* WHAT YOU HAVE TO DO
Reproduce all of the data below line for line, with no changes.

* ENTRIES PROVIDED

══════════

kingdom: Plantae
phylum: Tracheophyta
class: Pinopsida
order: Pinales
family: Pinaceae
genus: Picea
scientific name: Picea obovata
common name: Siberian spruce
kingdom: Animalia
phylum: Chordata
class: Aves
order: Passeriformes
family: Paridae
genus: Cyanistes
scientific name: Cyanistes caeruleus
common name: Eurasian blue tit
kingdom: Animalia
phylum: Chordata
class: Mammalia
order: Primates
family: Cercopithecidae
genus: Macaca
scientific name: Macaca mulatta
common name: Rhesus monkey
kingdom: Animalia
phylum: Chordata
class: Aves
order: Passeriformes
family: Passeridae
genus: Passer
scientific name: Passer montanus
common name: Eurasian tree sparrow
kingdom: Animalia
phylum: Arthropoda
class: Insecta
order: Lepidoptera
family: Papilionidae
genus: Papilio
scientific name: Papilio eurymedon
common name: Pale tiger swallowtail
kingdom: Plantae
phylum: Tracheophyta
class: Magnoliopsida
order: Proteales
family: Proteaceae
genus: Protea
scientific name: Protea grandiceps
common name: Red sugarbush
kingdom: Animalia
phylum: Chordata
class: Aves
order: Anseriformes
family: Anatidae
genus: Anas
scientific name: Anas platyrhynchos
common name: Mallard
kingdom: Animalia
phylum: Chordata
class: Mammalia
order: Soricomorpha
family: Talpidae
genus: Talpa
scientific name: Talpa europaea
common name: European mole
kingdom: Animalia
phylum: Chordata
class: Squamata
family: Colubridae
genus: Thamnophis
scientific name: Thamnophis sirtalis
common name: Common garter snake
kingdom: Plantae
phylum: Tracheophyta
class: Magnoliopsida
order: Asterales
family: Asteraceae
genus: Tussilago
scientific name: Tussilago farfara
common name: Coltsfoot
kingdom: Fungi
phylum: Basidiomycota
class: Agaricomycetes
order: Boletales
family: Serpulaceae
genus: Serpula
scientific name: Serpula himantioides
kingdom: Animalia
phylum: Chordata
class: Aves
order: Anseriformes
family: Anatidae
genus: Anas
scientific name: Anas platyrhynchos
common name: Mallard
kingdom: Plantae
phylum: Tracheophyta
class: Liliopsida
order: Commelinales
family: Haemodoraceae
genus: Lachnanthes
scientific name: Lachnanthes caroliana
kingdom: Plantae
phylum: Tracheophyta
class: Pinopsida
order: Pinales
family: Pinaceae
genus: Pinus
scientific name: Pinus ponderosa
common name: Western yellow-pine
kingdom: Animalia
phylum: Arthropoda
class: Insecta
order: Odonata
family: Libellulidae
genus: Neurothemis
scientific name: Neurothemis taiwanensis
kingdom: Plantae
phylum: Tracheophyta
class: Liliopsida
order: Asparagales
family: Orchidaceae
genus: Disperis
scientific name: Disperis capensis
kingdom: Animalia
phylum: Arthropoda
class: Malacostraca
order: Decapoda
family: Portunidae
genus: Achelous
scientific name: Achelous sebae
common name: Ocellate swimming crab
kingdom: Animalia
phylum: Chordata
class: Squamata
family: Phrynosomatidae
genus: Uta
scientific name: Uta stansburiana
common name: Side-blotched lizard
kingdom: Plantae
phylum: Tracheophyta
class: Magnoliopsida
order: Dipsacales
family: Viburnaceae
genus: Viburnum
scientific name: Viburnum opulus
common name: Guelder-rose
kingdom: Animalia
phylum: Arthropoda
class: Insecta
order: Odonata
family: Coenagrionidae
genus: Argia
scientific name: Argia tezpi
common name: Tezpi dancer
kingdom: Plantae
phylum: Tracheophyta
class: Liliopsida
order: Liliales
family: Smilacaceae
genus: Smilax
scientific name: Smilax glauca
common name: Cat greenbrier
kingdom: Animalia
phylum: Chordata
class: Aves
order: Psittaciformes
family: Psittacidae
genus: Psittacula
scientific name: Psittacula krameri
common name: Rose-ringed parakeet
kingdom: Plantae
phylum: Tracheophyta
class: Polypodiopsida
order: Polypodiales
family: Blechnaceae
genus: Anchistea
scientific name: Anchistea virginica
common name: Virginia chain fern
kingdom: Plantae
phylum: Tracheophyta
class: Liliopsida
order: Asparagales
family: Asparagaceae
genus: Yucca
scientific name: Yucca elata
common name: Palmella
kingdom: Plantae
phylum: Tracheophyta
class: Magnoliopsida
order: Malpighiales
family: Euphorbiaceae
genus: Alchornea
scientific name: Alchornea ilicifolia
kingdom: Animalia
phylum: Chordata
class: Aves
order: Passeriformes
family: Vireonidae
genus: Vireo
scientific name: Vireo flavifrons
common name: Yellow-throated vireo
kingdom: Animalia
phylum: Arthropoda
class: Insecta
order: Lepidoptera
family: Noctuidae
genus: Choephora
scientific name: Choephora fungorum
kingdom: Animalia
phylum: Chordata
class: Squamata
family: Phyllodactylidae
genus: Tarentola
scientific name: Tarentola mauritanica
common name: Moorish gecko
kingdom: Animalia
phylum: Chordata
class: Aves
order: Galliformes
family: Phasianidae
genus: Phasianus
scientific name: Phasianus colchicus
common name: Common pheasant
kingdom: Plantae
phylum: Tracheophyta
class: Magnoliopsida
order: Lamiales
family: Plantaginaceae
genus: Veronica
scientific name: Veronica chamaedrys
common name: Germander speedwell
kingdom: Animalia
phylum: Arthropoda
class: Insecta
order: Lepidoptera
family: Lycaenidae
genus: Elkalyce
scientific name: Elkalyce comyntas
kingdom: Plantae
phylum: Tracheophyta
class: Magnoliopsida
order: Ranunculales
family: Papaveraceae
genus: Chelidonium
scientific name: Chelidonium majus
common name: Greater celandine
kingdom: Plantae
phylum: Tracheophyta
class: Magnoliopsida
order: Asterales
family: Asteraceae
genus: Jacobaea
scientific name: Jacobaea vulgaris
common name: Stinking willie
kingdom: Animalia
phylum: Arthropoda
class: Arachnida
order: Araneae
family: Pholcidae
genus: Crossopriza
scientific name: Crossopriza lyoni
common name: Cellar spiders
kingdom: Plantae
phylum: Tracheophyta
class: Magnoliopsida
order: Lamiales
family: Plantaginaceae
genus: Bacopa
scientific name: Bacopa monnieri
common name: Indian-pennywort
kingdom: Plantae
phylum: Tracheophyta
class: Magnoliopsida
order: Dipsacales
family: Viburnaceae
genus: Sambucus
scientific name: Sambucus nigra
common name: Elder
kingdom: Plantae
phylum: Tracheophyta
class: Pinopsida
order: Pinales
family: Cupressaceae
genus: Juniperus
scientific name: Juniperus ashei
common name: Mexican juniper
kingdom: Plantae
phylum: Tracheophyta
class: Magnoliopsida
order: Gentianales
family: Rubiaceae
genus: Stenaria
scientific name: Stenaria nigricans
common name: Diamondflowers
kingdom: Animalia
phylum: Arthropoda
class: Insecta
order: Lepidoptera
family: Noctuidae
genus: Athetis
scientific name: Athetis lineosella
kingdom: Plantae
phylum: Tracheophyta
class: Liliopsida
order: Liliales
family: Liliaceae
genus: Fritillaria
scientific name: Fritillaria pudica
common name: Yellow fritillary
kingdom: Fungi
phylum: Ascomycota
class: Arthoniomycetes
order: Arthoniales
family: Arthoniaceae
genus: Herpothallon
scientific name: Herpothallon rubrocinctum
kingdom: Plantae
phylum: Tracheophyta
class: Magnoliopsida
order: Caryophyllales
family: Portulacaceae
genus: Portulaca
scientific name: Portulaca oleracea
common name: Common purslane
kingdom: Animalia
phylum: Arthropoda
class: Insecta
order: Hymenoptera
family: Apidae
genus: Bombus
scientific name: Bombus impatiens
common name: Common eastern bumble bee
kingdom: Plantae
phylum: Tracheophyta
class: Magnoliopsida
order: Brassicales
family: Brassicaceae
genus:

══════════

* TASK RESPONSE
kingdom: Plantae
phylum: Tracheophyta
class: Pinopsida
order: Pinales
family: Pinaceae
genus: Picea
scientific name: Picea obovata
common name: Siberian spruce
kingdom: Animalia
phylum: Chordata
class: Aves
order: Passeriformes
family: Paridae
genus: Cyanistes
scientific name: Cyanistes caeruleus
common name: Eurasian blue tit
kingdom: Animalia
phylum: Chordata
class: Mammalia
order: Primates
family: Cercopithecidae
genus: Macaca
scientific name: Macaca mulatta
common name: Rhesus monkey
kingdom: Animalia
phylum: Chordata
class: Aves
order: Passeriformes
family: Passeridae
genus: Passer
scientific name: Passer montanus
common name: Eurasian tree sparrow
kingdom: Animalia
phylum: Arthropoda
class: Insecta
order: Lepidoptera
family: Papilionidae
genus: Papilio
scientific name: Papilio eurymedon
common name: Pale tiger swallowtail
kingdom: Plantae
phylum: Tracheophyta
class: Magnoliopsida
order: Proteales
family: Proteaceae
genus: Protea
scientific name: Protea grandiceps
common name: Red sugarbush
kingdom: Animalia
phylum: Chordata
class: Aves
order: Anseriformes
family: Anatidae
genus: Anas
scientific name: Anas platyrhynchos
common name: Mallard
kingdom: Animalia
phylum: Chordata
class: Mammalia
order: Soricomorpha
family: Talpidae
genus: Talpa
scientific name: Talpa europaea
common name: European mole
kingdom: Animalia
phylum: Chordata
class: Squamata
family: Colubridae
genus: Thamnophis
scientific name: Thamnophis sirtalis
common name: Common garter snake
kingdom: Plantae
phylum: Tracheophyta
class: Magnoliopsida
order: Asterales
family: Asteraceae
genus: Tussilago
scientific name: Tussilago farfara
common name: Coltsfoot
kingdom: Fungi
phylum: Basidiomycota
class: Agaricomycetes
order: Boletales
family: Serpulaceae
genus: Serpula
scientific name: Serpula himantioides
kingdom: Animalia
phylum: Chordata
class: Aves
order: Anseriformes
family: Anatidae
genus: Anas
scientific name: Anas platyrhynchos
common name: Mallard
kingdom: Plantae
phylum: Tracheophyta
class: Liliopsida
order: Commelinales
family: Haemodoraceae
genus: Lachnanthes
scientific name: Lachnanthes caroliana
kingdom: Plantae
phylum: Tracheophyta
class: Pinopsida
order: Pinales
family: Pinaceae
genus: Pinus
scientific name: Pinus ponderosa
common name: Western yellow-pine
kingdom: Animalia
phylum: Arthropoda
class: Insecta
order: Odonata
family: Libellulidae
genus: Neurothemis
scientific name: Neurothemis taiwanensis
kingdom: Plantae
phylum: Tracheophyta
class: Liliopsida
order: Asparagales
family: Orchidaceae
genus: Disperis
scientific name: Disperis capensis
kingdom: Animalia
phylum: Arthropoda
class: Malacostraca
order: Decapoda
family: Portunidae
genus: Achelous
scientific name: Achelous sebae
common name: Ocellate swimming crab
kingdom: Animalia
phylum: Chordata
class: Squamata
family: Phrynosomatidae
genus: Uta
scientific name: Uta stansburiana
common name: Side-blotched lizard
kingdom: Plantae
phylum: Tracheophyta
class: Magnoliopsida
order: Dipsacales
family: Viburnaceae
genus: Viburnum
scientific name: Viburnum opulus
common name: Guelder-rose
kingdom: Animalia
phylum: Arthropoda
class: Insecta
order: Odonata
family: Coenagrionidae
genus: Argia
scientific name: Argia tezpi
common name: Tezpi dancer
kingdom: Plantae
phylum: Tracheophyta
class: Liliopsida
order: Liliales
family: Smilacaceae
genus: Smilax
scientific name: Smilax glauca
common name: Cat greenbrier
kingdom: Animalia
phylum: Chordata
class: Aves
order: Psittaciformes
family: Psittacidae
genus: Psittacula
scientific name: Psittacula krameri
common name: Rose-ringed parakeet
kingdom: Plantae
phylum: Tracheophyta
class: Polypodiopsida
order: Polypodiales
family: Blechnaceae
genus: Anchistea
scientific name: Anchistea virginica
common name: Virginia chain fern
kingdom: Plantae
phylum: Tracheophyta
class: Liliopsida
order: Asparagales
family: Asparagaceae
genus: Yucca
scientific name: Yucca elata
common name: Palmella
kingdom: Plantae
phylum: Tracheophyta
class: Magnoliopsida
order: Malpighiales
family: Euphorbiaceae
genus: Alchornea
scientific name: Alchornea ilicifolia
kingdom: Animalia
phylum: Chordata
class: Aves
order: Passeriformes
family: Vireonidae
genus: Vireo
scientific name: Vireo flavifrons
common name: Yellow-throated vireo
kingdom: Animalia
phylum: Arthropoda
class: Insecta
order: Lepidoptera
family: Noctuidae
genus: Choephora
scientific name: Choephora fungorum
kingdom: Animalia
phylum: Chordata
class: Squamata
family: Phyllodactylidae
genus: Tarentola
scientific name: Tarentola mauritanica
common name: Moorish gecko
kingdom: Animalia
phylum: Chordata
class: Aves
order: Galliformes
family: Phasianidae
genus: Phasianus
scientific name: Phasianus colchicus
common name: Common pheasant
kingdom: Plantae
phylum: Tracheophyta
class: Magnoliopsida
order: Lamiales
family: Plantaginaceae
genus: Veronica
scientific name: Veronica chamaedrys
common name: Germander speedwell
kingdom: Animalia
phylum: Arthropoda
class: Insecta
order: Lepidoptera
family: Lycaenidae
genus: Elkalyce
scientific name: Elkalyce comyntas
kingdom: Plantae
phylum: Tracheophyta
class: Magnoliopsida
order: Ranunculales
family: Papaveraceae
genus: Chelidonium
scientific name: Chelidonium majus
common name: Greater celandine
kingdom: Plantae
phylum: Tracheophyta
class: Magnoliopsida
order: Asterales
family: Asteraceae
genus: Jacobaea
scientific name: Jacobaea vulgaris
common name: Stinking willie
kingdom: Animalia
phylum: Arthropoda
class: Arachnida
order: Araneae
family: Pholcidae
genus: Crossopriza
scientific name: Crossopriza lyoni
common name: Cellar spiders
kingdom: Plantae
phylum: Tracheophyta
class: Magnoliopsida
order: Lamiales
family: Plantaginaceae
genus: Bacopa
scientific name: Bacopa monnieri
common name: Indian-pennywort
kingdom: Plantae
phylum: Tracheophyta
class: Magnoliopsida
order: Dipsacales
family: Viburnaceae
genus: Sambucus
scientific name: Sambucus nigra
common name: Elder
kingdom: Plantae
phylum: Tracheophyta
class: Pinopsida
order: Pinales
family: Cupressaceae
genus: Juniperus
scientific name: Juniperus ashei
common name: Mexican juniper
kingdom: Plantae
phylum: Tracheophyta
class: Magnoliopsida
order: Gentianales
family: Rubiaceae
genus: Stenaria
scientific name: Stenaria nigricans
common name: Diamondflowers
kingdom: Animalia
phylum: Arthropoda
class: Insecta
order: Lepidoptera
family: Noctuidae
genus: Athetis
scientific name: Athetis lineosella
kingdom: Plantae
phylum: Tracheophyta
class: Liliopsida
order: Liliales
family: Liliaceae
genus: Fritillaria
scientific name: Fritillaria pudica
common name: Yellow fritillary
kingdom: Fungi
phylum: Ascomycota
class: Arthoniomycetes
order: Arthoniales
family: Arthoniaceae
genus: Herpothallon
scientific name: Herpothallon rubrocinctum
kingdom: Plantae
phylum: Tracheophyta
class: Magnoliopsida
order: Caryophyllales
family: Portulacaceae
genus: Portulaca
scientific name: Portulaca oleracea
common name: Common purslane
kingdom: Animalia
phylum: Arthropoda
class: Insecta
order: Hymenoptera
family: Apidae
genus: Bombus
scientific name: Bombus impatiens
common name: Common eastern bumble bee
kingdom: Plantae
phylum: Tracheophyta
class: Magnoliopsida
order: Brassicales
family: Brassicaceae
genus:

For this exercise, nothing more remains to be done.